### WORK INSTRUCTIONS:
Reproduce every line of the records below word for word, omitting the pictures.

— Start of GIVEN ENTRIES —

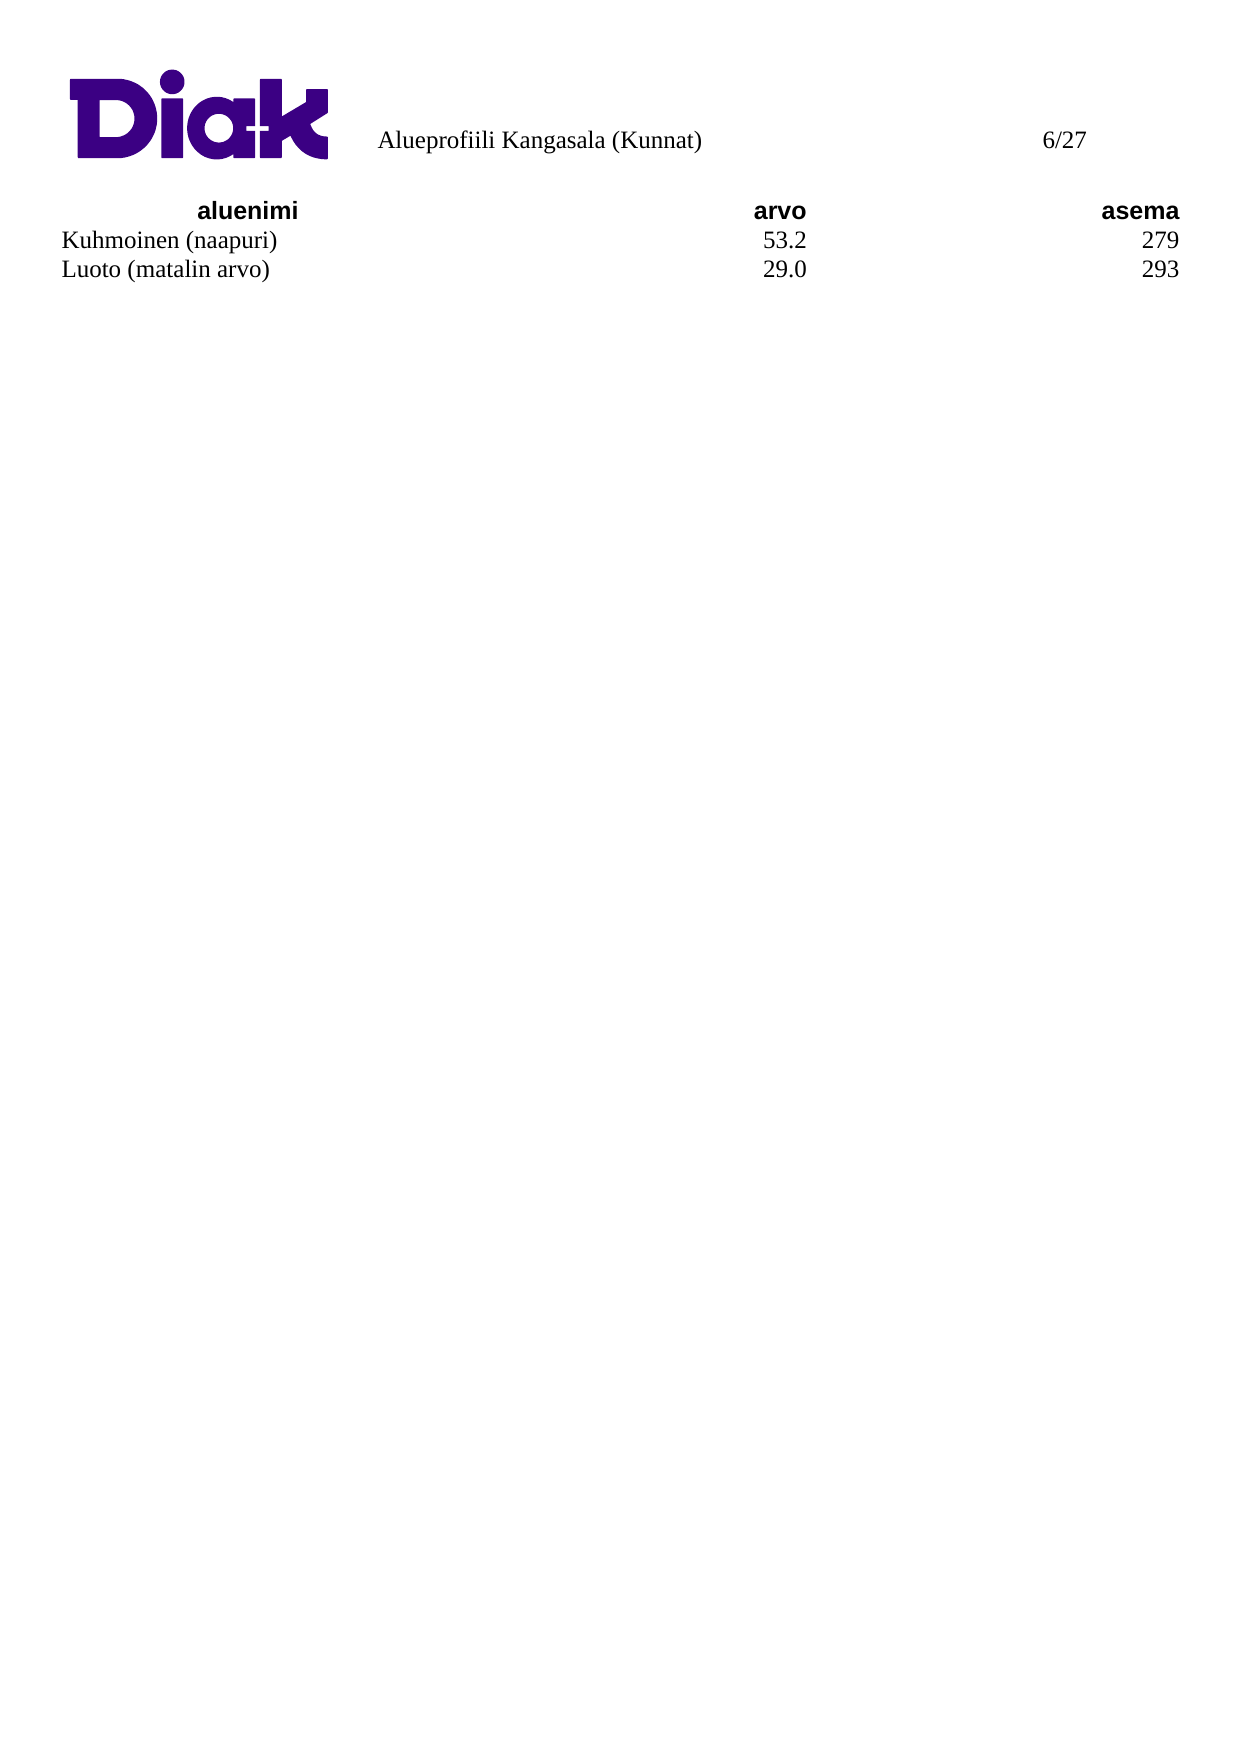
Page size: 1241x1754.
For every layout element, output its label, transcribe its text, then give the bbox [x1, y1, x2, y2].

table_cell Kuhmoinen (naapuri) [61, 225, 434, 254]
table_cell 293 [806, 254, 1179, 282]
table_cell 53.2 [434, 225, 806, 254]
table_header aluenimi [61, 196, 434, 225]
table_cell Luoto (matalin arvo) [61, 254, 434, 282]
table_header arvo [434, 196, 806, 225]
table_header asema [806, 196, 1179, 225]
table_cell 29.0 [434, 254, 806, 282]
table_cell 279 [806, 225, 1179, 254]
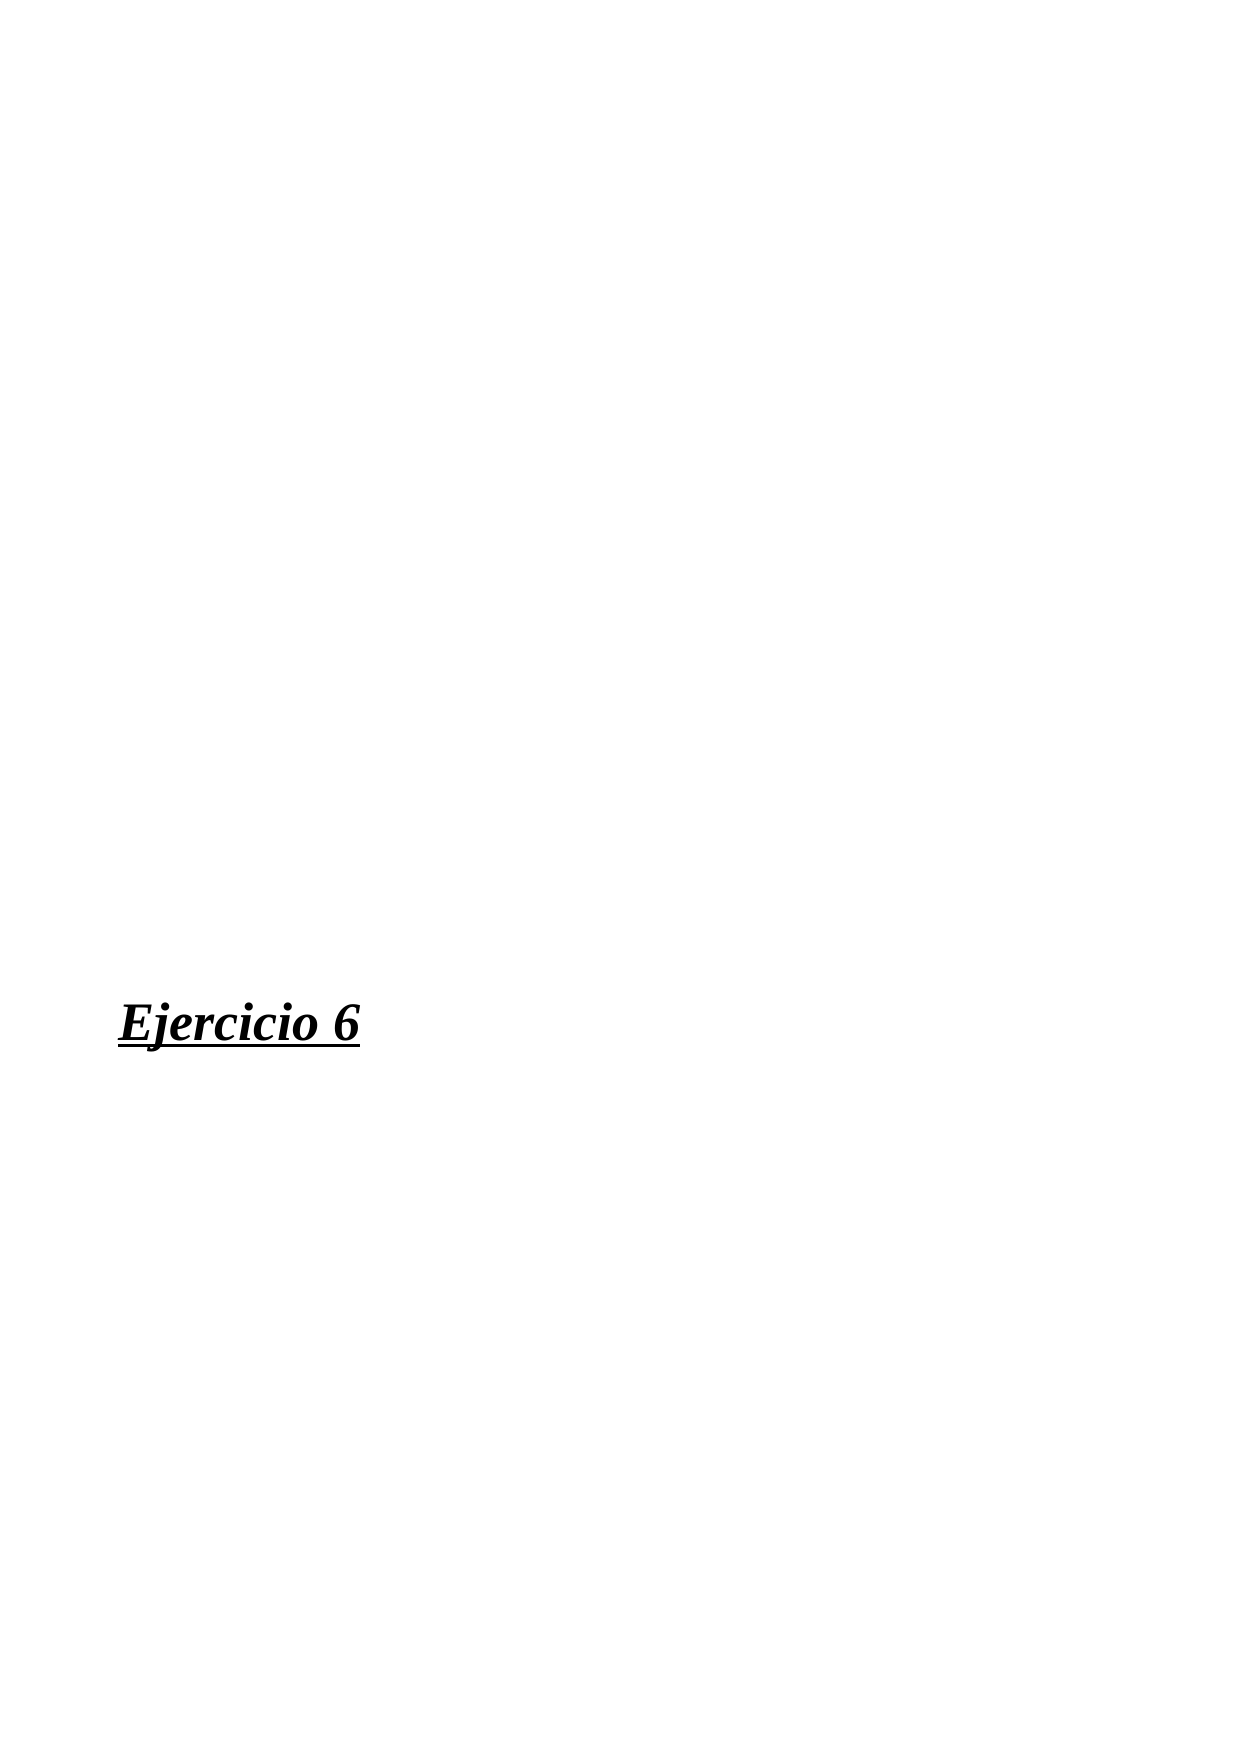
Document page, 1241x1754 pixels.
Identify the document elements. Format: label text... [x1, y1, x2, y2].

text Ejercicio 6 [118, 990, 1122, 1052]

— End of GIVEN ENTRIES —

### WRITTEN SOLUTION:
Page size: 1241x1754.
For every layout element, output its label, transcribe its text, then give the bbox [x1, y1, x2, y2].

table_cell Kuhmoinen (naapuri) [61, 225, 434, 254]
table_cell 293 [806, 254, 1179, 282]
table_cell 53.2 [434, 225, 806, 254]
table_header aluenimi [61, 196, 434, 225]
table_cell Luoto (matalin arvo) [61, 254, 434, 282]
table_header arvo [434, 196, 806, 225]
table_header asema [806, 196, 1179, 225]
table_cell 29.0 [434, 254, 806, 282]
table_cell 279 [806, 225, 1179, 254]
Document page, 1241x1754 pixels.
Identify the document elements. Format: label text... [x1, y1, x2, y2].

text Ejercicio 6 [118, 990, 1122, 1052]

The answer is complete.